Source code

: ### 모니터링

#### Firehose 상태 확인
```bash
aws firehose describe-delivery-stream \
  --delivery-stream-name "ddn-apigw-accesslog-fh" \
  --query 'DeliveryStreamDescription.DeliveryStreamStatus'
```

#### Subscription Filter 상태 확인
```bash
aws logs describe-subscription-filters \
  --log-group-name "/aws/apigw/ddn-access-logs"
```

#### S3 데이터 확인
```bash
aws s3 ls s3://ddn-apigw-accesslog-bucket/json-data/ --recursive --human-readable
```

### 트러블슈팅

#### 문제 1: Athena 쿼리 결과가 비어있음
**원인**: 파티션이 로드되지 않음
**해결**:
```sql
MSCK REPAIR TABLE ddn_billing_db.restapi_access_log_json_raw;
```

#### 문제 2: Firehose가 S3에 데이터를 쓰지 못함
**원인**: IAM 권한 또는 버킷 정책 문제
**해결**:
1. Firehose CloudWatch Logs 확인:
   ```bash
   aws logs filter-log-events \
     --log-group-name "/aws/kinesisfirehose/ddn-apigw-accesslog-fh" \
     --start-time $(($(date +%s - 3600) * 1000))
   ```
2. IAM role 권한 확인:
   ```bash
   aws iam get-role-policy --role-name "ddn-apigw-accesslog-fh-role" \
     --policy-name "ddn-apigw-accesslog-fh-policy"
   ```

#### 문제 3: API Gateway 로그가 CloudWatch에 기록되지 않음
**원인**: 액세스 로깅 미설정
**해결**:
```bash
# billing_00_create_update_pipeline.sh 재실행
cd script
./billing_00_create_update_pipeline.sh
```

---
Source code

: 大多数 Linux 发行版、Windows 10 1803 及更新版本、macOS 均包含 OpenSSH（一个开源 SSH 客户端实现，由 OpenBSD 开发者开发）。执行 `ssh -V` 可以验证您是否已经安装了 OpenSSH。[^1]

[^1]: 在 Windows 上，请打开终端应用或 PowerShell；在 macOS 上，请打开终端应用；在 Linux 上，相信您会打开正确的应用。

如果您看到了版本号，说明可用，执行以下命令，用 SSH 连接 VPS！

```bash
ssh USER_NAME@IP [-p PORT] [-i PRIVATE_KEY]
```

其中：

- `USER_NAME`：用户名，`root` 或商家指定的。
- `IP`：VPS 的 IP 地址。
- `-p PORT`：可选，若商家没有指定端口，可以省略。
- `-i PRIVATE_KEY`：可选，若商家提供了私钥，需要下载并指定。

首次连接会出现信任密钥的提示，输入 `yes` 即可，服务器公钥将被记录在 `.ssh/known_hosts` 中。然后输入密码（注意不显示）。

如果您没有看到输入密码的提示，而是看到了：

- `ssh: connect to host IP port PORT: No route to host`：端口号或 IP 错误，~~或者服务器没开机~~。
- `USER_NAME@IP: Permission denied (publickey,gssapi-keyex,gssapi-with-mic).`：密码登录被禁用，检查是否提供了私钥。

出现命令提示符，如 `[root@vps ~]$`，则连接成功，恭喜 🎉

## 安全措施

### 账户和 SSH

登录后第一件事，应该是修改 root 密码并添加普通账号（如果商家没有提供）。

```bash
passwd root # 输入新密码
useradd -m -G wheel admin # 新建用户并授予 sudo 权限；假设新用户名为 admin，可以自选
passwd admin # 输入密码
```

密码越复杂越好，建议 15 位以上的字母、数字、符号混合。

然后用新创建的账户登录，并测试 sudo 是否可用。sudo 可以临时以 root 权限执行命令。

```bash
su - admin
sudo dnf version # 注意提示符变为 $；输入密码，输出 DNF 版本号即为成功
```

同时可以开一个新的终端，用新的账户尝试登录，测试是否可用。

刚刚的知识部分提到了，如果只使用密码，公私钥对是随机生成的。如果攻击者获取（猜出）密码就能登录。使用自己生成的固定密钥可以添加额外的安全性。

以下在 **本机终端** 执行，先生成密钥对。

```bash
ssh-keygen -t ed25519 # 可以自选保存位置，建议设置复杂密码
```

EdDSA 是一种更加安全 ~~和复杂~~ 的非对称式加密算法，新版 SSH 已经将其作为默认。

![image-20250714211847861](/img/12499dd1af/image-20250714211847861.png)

────────────────

- Problem statement: The entries above are to be output exactly as they appear.

- Task response:
Source code

: ### 모니터링

#### Firehose 상태 확인
```bash
aws firehose describe-delivery-stream \
  --delivery-stream-name "ddn-apigw-accesslog-fh" \
  --query 'DeliveryStreamDescription.DeliveryStreamStatus'
```

#### Subscription Filter 상태 확인
```bash
aws logs describe-subscription-filters \
  --log-group-name "/aws/apigw/ddn-access-logs"
```

#### S3 데이터 확인
```bash
aws s3 ls s3://ddn-apigw-accesslog-bucket/json-data/ --recursive --human-readable
```

### 트러블슈팅

#### 문제 1: Athena 쿼리 결과가 비어있음
**원인**: 파티션이 로드되지 않음
**해결**:
```sql
MSCK REPAIR TABLE ddn_billing_db.restapi_access_log_json_raw;
```

#### 문제 2: Firehose가 S3에 데이터를 쓰지 못함
**원인**: IAM 권한 또는 버킷 정책 문제
**해결**:
1. Firehose CloudWatch Logs 확인:
   ```bash
   aws logs filter-log-events \
     --log-group-name "/aws/kinesisfirehose/ddn-apigw-accesslog-fh" \
     --start-time $(($(date +%s - 3600) * 1000))
   ```
2. IAM role 권한 확인:
   ```bash
   aws iam get-role-policy --role-name "ddn-apigw-accesslog-fh-role" \
     --policy-name "ddn-apigw-accesslog-fh-policy"
   ```

#### 문제 3: API Gateway 로그가 CloudWatch에 기록되지 않음
**원인**: 액세스 로깅 미설정
**해결**:
```bash
# billing_00_create_update_pipeline.sh 재실행
cd script
./billing_00_create_update_pipeline.sh
```

---
Source code

: 大多数 Linux 发行版、Windows 10 1803 及更新版本、macOS 均包含 OpenSSH（一个开源 SSH 客户端实现，由 OpenBSD 开发者开发）。执行 `ssh -V` 可以验证您是否已经安装了 OpenSSH。[^1]

[^1]: 在 Windows 上，请打开终端应用或 PowerShell；在 macOS 上，请打开终端应用；在 Linux 上，相信您会打开正确的应用。

如果您看到了版本号，说明可用，执行以下命令，用 SSH 连接 VPS！

```bash
ssh USER_NAME@IP [-p PORT] [-i PRIVATE_KEY]
```

其中：

- `USER_NAME`：用户名，`root` 或商家指定的。
- `IP`：VPS 的 IP 地址。
- `-p PORT`：可选，若商家没有指定端口，可以省略。
- `-i PRIVATE_KEY`：可选，若商家提供了私钥，需要下载并指定。

首次连接会出现信任密钥的提示，输入 `yes` 即可，服务器公钥将被记录在 `.ssh/known_hosts` 中。然后输入密码（注意不显示）。

如果您没有看到输入密码的提示，而是看到了：

- `ssh: connect to host IP port PORT: No route to host`：端口号或 IP 错误，~~或者服务器没开机~~。
- `USER_NAME@IP: Permission denied (publickey,gssapi-keyex,gssapi-with-mic).`：密码登录被禁用，检查是否提供了私钥。

出现命令提示符，如 `[root@vps ~]$`，则连接成功，恭喜 🎉

## 安全措施

### 账户和 SSH

登录后第一件事，应该是修改 root 密码并添加普通账号（如果商家没有提供）。

```bash
passwd root # 输入新密码
useradd -m -G wheel admin # 新建用户并授予 sudo 权限；假设新用户名为 admin，可以自选
passwd admin # 输入密码
```

密码越复杂越好，建议 15 位以上的字母、数字、符号混合。

然后用新创建的账户登录，并测试 sudo 是否可用。sudo 可以临时以 root 权限执行命令。

```bash
su - admin
sudo dnf version # 注意提示符变为 $；输入密码，输出 DNF 版本号即为成功
```

同时可以开一个新的终端，用新的账户尝试登录，测试是否可用。

刚刚的知识部分提到了，如果只使用密码，公私钥对是随机生成的。如果攻击者获取（猜出）密码就能登录。使用自己生成的固定密钥可以添加额外的安全性。

以下在 **本机终端** 执行，先生成密钥对。

```bash
ssh-keygen -t ed25519 # 可以自选保存位置，建议设置复杂密码
```

EdDSA 是一种更加安全 ~~和复杂~~ 的非对称式加密算法，新版 SSH 已经将其作为默认。

![image-20250714211847861](/img/12499dd1af/image-20250714211847861.png)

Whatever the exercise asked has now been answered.